The Savage Detectives
by Roberto Bolaño


I had a very strange experience whilst reading the early pages of this novel. Waiting in the award winning Madrid airport for a connecting flight I noticed a painting by Jack Vetriano on the front cover of the book being read by a man opposite me. I glanced at the title and was surprised to see 'Los Detectives Salvajes', the very same book I held my own hands. How a painting by a Scottish artist gets on the cover of the Spanish language version of a Chilean novelist's book set for the most part in Mexico I have no idea. But it almost seems appropriate (more so than than the equally unattractive UK version above) for this particular book, which takes the reader on a journey through Latin America and across Europe, with voices from all over the world, a true literary odyssey.

That this novel has received almost universal praise from critics is no great surprise. It is a novel all about writing, about books, and it is filled with an ardour for its subject which is infectious. Some characters are compelled to steal them, or to produce them, to take great pleasure in looking at or touching them. There is often a rhythm to the prose which leads you around its pages like a man leading his dance partner around the room, and Bolaño is a man who knows the dance, who knows how to lead. The first section of the book comes in the form of a diary written by seventeen year old Juan Garcia Madero, a budding poet who guides us through the last two months of 1975 in Mexico City. It is a short period of time but an eventful one for our orphan narrator who joins the visceral realist poetic movement, is virtually adopted by a family, has lots of sex and ends up speeding out of the city in a white Ford Impala pursued by a pimp and his heavies. And that's just the first 120 pages.

Assignment
In the review of The Savage Detectives, during which two months and year does the diary that forms the book's first section take place? Rely on the review text alone.

Stored data entries
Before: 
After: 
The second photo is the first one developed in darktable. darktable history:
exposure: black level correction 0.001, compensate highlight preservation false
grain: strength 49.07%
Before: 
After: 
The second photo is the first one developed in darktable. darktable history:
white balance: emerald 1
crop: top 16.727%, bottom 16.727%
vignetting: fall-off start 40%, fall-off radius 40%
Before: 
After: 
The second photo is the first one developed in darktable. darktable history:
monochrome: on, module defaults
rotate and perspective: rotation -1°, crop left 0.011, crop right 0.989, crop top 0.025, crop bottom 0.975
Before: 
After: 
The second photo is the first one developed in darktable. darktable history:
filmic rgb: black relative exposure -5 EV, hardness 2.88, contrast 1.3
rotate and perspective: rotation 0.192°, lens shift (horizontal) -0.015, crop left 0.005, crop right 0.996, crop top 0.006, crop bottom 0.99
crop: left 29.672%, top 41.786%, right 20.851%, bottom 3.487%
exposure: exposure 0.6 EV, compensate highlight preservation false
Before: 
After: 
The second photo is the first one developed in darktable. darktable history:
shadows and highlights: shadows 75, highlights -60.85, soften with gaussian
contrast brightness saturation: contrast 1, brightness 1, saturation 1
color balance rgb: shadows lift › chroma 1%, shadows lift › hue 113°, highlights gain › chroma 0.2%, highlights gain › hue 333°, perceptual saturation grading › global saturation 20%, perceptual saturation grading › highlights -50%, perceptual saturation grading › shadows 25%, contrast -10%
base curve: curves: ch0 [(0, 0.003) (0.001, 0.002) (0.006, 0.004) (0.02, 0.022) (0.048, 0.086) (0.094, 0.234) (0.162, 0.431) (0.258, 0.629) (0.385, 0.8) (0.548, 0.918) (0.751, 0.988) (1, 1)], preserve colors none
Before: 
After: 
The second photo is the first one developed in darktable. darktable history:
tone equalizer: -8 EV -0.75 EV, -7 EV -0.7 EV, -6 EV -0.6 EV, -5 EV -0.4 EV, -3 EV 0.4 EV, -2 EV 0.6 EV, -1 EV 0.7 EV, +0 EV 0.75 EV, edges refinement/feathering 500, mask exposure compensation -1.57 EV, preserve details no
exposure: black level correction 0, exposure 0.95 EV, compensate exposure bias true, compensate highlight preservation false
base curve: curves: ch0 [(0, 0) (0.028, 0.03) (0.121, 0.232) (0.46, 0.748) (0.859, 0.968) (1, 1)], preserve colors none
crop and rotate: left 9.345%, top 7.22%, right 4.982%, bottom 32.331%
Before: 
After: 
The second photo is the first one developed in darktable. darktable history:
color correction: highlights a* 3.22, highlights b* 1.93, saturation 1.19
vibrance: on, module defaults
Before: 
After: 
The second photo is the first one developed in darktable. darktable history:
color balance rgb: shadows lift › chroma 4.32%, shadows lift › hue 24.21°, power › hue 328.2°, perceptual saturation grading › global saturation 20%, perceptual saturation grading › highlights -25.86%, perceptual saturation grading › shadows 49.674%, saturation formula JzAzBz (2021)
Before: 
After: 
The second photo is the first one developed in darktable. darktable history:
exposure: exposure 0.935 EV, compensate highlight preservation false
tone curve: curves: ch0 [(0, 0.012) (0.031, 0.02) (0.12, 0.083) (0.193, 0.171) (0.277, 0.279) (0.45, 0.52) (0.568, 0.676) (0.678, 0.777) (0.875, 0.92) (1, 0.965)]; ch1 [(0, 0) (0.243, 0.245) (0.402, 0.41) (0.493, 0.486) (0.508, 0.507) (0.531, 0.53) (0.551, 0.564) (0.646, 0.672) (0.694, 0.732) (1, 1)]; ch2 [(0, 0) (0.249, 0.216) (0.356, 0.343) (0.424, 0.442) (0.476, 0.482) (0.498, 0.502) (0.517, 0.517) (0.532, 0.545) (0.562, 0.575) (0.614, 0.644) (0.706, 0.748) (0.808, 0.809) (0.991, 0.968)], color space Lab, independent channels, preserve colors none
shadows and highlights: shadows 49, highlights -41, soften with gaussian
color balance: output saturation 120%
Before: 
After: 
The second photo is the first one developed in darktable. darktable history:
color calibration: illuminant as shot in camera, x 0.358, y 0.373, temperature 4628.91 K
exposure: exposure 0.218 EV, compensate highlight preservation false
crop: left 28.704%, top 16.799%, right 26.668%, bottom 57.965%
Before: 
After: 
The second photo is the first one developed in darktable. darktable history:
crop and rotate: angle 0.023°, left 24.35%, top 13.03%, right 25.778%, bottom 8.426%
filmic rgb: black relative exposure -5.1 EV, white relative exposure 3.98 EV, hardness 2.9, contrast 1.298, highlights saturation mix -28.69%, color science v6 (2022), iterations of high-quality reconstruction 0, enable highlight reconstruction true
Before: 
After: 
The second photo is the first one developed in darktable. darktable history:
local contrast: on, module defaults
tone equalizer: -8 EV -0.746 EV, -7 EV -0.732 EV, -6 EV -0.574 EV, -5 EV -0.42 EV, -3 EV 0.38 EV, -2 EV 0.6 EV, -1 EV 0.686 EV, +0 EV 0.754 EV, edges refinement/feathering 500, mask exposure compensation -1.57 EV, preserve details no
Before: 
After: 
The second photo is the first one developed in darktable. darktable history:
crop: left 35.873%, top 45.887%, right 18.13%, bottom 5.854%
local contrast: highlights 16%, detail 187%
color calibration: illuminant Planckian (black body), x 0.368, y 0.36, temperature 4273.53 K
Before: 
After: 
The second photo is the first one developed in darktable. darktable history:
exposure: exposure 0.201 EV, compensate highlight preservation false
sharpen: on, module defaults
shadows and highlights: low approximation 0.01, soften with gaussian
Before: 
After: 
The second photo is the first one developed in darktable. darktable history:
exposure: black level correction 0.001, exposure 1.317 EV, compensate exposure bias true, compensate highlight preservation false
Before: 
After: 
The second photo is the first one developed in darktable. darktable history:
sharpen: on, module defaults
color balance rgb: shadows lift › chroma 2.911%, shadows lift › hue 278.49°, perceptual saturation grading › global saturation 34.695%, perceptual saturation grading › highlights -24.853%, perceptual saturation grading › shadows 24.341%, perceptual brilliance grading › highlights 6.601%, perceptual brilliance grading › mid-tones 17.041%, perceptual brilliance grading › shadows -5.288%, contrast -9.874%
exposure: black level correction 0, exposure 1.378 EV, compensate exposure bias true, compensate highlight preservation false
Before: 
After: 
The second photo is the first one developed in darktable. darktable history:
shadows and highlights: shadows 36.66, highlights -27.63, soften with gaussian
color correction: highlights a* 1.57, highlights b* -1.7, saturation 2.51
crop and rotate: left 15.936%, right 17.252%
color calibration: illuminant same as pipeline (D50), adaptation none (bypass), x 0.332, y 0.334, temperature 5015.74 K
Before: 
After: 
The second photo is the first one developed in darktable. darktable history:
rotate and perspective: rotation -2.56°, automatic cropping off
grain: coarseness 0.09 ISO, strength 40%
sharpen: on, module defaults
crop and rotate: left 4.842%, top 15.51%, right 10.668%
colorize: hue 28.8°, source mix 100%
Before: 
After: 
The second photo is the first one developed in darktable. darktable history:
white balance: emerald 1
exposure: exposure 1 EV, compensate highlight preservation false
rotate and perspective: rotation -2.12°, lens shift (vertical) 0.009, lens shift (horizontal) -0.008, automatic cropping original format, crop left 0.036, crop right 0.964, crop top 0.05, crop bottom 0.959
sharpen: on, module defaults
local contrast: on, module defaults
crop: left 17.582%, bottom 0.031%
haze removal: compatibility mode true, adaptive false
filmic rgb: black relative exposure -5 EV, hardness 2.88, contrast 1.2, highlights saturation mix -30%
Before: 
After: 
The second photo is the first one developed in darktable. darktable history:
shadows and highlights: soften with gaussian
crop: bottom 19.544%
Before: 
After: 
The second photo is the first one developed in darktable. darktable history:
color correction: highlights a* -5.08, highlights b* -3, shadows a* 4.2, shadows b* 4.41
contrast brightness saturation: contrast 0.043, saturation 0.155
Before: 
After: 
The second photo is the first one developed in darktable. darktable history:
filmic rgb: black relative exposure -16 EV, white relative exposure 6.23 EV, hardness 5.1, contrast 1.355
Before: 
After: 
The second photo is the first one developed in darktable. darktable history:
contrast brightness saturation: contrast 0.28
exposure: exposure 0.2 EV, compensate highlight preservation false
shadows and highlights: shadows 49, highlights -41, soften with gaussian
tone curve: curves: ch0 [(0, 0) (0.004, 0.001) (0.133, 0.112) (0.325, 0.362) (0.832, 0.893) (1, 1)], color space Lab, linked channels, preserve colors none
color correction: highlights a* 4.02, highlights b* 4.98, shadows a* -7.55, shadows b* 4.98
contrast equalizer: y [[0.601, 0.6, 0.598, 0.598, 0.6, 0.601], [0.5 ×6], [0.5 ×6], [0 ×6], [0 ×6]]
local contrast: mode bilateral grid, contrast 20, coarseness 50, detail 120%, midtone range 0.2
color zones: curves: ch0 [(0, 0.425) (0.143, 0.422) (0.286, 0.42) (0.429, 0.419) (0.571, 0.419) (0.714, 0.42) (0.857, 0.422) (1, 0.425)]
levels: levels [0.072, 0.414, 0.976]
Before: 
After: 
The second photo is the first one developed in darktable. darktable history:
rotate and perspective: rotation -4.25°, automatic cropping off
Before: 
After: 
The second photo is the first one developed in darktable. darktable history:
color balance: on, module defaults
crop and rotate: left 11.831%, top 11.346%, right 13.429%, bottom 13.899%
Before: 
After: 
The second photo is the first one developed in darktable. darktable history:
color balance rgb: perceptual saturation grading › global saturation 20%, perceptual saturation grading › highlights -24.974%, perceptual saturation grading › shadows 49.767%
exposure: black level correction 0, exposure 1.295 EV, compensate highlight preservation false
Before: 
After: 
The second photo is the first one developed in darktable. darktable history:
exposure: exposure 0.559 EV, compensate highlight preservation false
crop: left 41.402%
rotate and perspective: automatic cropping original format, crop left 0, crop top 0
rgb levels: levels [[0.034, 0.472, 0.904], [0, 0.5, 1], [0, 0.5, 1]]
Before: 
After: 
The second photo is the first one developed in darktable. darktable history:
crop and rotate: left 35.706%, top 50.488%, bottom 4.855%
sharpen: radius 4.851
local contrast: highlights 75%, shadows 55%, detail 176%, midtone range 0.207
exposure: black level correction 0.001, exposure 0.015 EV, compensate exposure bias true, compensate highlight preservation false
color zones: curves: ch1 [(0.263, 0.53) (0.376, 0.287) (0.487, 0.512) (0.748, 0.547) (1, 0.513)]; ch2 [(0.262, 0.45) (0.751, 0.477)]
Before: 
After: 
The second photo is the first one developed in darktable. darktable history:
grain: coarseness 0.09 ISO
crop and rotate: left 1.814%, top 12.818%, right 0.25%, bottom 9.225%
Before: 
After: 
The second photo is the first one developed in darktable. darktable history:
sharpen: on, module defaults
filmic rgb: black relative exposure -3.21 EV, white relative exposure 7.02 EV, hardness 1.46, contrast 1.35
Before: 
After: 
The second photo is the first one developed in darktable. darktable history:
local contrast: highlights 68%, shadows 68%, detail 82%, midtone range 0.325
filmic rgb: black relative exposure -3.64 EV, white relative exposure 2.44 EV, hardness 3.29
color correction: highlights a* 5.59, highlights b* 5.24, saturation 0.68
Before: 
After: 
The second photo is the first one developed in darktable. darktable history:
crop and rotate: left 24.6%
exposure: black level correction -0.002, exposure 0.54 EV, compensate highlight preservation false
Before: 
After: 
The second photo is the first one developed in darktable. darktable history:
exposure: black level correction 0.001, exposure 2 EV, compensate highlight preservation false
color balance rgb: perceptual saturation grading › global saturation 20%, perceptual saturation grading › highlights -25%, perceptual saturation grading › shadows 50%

Written response
The last two months of 1975.